**What is needed:** Return every line of the listing that includes the string "Diabetes".

-*-

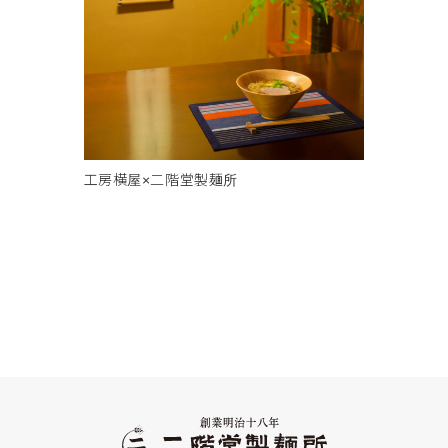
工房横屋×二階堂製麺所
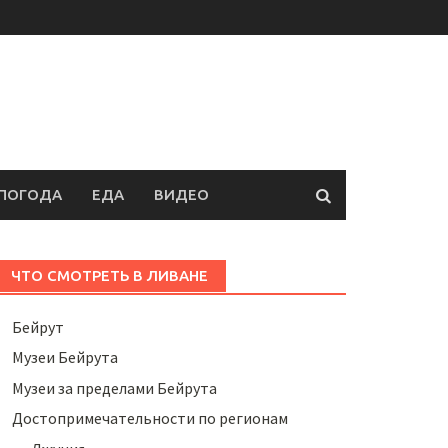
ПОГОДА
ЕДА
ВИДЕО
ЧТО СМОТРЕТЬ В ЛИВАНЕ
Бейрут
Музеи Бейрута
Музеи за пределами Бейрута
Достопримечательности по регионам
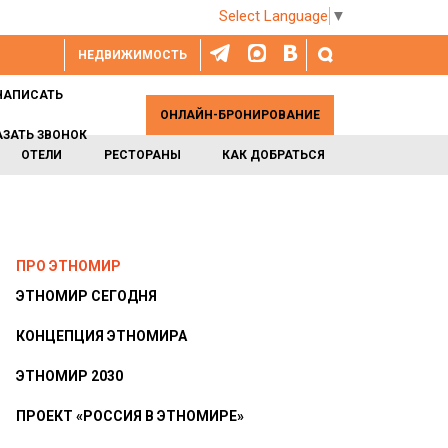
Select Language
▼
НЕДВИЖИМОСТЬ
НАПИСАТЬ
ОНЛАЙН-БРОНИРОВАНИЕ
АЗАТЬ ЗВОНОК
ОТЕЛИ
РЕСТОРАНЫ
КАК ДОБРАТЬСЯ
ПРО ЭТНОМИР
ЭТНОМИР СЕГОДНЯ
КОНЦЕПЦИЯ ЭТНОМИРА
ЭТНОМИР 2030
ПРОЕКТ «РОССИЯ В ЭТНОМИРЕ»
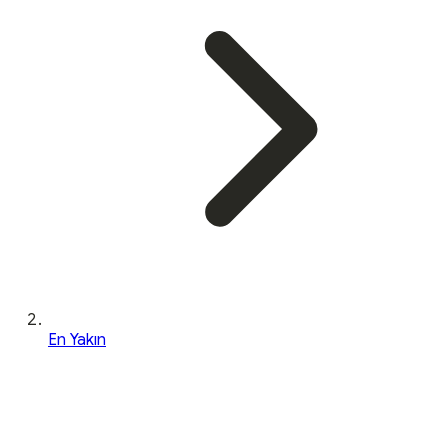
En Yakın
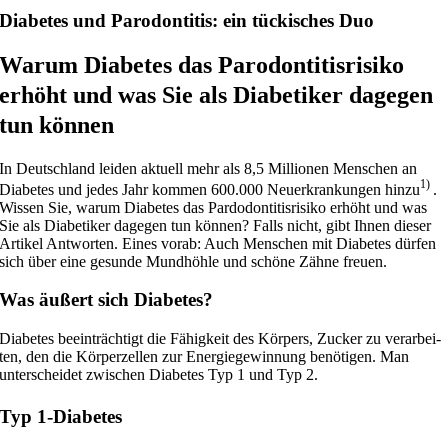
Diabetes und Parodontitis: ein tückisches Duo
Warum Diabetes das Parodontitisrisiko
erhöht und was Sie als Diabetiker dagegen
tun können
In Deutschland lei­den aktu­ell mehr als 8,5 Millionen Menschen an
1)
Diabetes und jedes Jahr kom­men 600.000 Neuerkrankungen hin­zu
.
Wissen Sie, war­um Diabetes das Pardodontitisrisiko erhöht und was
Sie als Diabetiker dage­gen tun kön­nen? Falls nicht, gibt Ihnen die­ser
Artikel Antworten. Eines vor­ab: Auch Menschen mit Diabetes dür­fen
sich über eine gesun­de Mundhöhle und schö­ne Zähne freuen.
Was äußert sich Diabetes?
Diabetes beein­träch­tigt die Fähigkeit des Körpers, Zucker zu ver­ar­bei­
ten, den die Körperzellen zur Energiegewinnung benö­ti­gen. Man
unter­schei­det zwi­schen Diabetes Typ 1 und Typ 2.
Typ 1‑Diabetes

-*-

**Result of the exercise:**
Diabetes und Parodontitis: ein tückisches Duo
Warum Diabetes das Parodontitisrisiko
Diabetes und jedes Jahr kom­men 600.000 Neuerkrankungen hin­zu
Wissen Sie, war­um Diabetes das Pardodontitisrisiko erhöht und was
Artikel Antworten. Eines vor­ab: Auch Menschen mit Diabetes dür­fen
Was äußert sich Diabetes?
Diabetes beein­träch­tigt die Fähigkeit des Körpers, Zucker zu ver­ar­bei­
unter­schei­det zwi­schen Diabetes Typ 1 und Typ 2.
Typ 1‑Diabetes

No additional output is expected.